より正確に調べたい場合は、ホームセンターや通販で購入できる家庭用の水圧計(ゲージ)を蛇口に取り付けて測定する方法があります。
測定の際は、蛇口を実際に開けて水を流した状態(流動時)で計測するのがポイントです。
静止した状態だけで測っても、実際の使用時の圧力低下はわからないからですね。

近年では、給湯器交換の前に家全体の水圧をチェックする動画や解説が増えており、ユーザーさん自身が事前確認する需要が高まっているんですね。
交換後に「思ったより水圧が低くて給湯器の性能が発揮できない」とならないためにも、きっと事前確認しておくと安心ですよ。

②給湯器交換前に業者さんに依頼する水圧確認

給湯器の交換を検討しているなら、交換前に業者さんへ水圧の事前確認を依頼するのがおすすめです。

なぜ交換前の確認が大切なのか

水圧が不足していると、新しい給湯器を設置してもその性能を十分に発揮できないことがあります。
また、給湯器の機種によっては必要な水圧の下限が決まっているため、現状の水圧を把握しておくことで、適切な機種選びにも役立つんですね。

業者さんに依頼する際には、「流動時の水圧も確認してほしい」と一言添えると、より実態に即した確認ができると思います。
静止時の水圧だけでは、使用中の圧力低下がわからないからですね。

③配管工事後の本格的な水圧試験(耐圧試験)

新築工事や給湯配管のリフォーム後に行われる耐圧試験は、業者さんが専用の機器(テストポンプ)を使って行います。
「工事が終わったのにまだ試験があるの?」と思う方もいるかもしれませんが、これは安全のためにとても大切な工程なんですね。

試験の流れ

  • 配管内に水を充填しながら、空気を十分に抜く
  • テストポンプで規定圧力まで加圧する
  • 一定時間(5分・60分・5時間など)圧力を保持して、圧力降下がないか確認する
  • 継手部や接続部を目視・指触で漏れがないか確認する

近年の資料では、加圧後すぐに合否を判定するのではなく、一定時間保持して圧力の変化を見る手順が一般化しているとされています。
また、樹脂管など新素材の配管が普及したことで、従来の金属配管とは異なる検査方法や待機時間が求められるケースも増えているんですね。

過加圧には注意が必要

配管の試験では、材質によって上限圧力が定められています。
過度な圧力をかけると配管が破損する原因になることもあるため、メーカー指定の条件に従って実施することが大切です。
「強く試験すれば安心」というわけではないんですね。

水圧テストの注意点まとめ

水圧テストの注意点まとめ

ここまでの内容を整理しますね。
給湯器の水圧テストで、特に覚えておいてほしいポイントはこちらです。

  • 水圧の測定は流動時(水を流した状態)で行うのが基本
  • 配管の耐圧試験では、空気を十分に抜いてから加圧する
  • 加圧後は一定時間保持して、圧力降下がないかを確認する
  • 継手部・接続部は目視や指触でも漏れを確認する
  • 配管材ごとに上限圧力や試験条件が異なるため、メーカー指定条件を守る
  • 給湯器の交換前には水圧の事前確認をしておくと安心

給湯器の水圧テストはこうすれば安心

今回の内容を最後にまとめますね。

給湯器の水圧テストには、家庭で行う水圧確認と、工事・検査で行う耐圧試験の2種類があります。
どちらも、給湯器を安全に・快適に使い続けるために欠かせない大切な確認なんですね。

家庭でできることとしては、シャワーや蛇口の勢いをチェックしたり、家庭用の水圧計で流動時の水圧を測ったりする方法があります。
給湯器の交換を検討しているなら、業者さんへの事前確認依頼もぜひ活用してみてください。

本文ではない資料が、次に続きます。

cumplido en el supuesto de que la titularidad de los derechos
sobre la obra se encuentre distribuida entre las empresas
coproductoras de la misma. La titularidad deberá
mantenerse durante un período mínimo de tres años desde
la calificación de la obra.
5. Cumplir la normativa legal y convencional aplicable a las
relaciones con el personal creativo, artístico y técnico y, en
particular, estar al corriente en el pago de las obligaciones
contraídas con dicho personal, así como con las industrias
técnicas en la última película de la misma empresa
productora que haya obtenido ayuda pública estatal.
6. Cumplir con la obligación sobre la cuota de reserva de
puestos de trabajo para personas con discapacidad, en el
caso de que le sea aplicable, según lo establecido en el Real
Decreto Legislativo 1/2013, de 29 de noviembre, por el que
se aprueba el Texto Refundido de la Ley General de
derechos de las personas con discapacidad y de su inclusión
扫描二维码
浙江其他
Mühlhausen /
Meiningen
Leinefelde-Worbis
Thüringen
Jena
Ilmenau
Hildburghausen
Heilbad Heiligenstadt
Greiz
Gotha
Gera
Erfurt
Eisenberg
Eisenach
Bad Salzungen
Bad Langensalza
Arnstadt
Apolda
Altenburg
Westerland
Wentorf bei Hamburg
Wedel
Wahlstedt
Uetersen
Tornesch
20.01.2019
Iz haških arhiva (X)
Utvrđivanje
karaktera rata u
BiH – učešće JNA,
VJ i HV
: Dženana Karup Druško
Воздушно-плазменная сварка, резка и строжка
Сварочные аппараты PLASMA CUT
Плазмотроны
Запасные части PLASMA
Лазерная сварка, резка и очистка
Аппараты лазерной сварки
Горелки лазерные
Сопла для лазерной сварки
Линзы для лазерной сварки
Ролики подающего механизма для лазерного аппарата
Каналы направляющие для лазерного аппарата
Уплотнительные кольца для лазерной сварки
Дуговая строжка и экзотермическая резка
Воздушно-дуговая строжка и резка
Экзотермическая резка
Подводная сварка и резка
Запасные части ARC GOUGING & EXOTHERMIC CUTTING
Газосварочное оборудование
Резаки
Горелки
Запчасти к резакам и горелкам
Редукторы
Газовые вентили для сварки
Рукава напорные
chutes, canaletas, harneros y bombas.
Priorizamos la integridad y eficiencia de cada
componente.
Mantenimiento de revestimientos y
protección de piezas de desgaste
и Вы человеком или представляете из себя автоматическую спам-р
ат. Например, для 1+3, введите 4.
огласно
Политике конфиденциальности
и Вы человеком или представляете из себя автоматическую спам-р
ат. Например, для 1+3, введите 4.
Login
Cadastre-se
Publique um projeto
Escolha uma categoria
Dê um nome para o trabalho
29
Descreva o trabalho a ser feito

一方、配管工事後の耐圧試験は、専門の業者さんが適切な機器と手順で実施するものです。
「ちゃんとやってもらえているのかな」と気になる方は、試験の流れや確認内容について業者さんに聞いてみると安心かもしれませんね。

水圧のことをきちんと理解しておくだけで、給湯器のトラブルを未然に防げることもあります。
「お湯の調子がなんかおかしいな」と感じたら、もしかしたら水圧が関係しているかもしれませんよ。

まずは身近なところから、一緒に確認してみませんか?
きっと「早めに確認しておいてよかった」と思える日が来るはずですよ。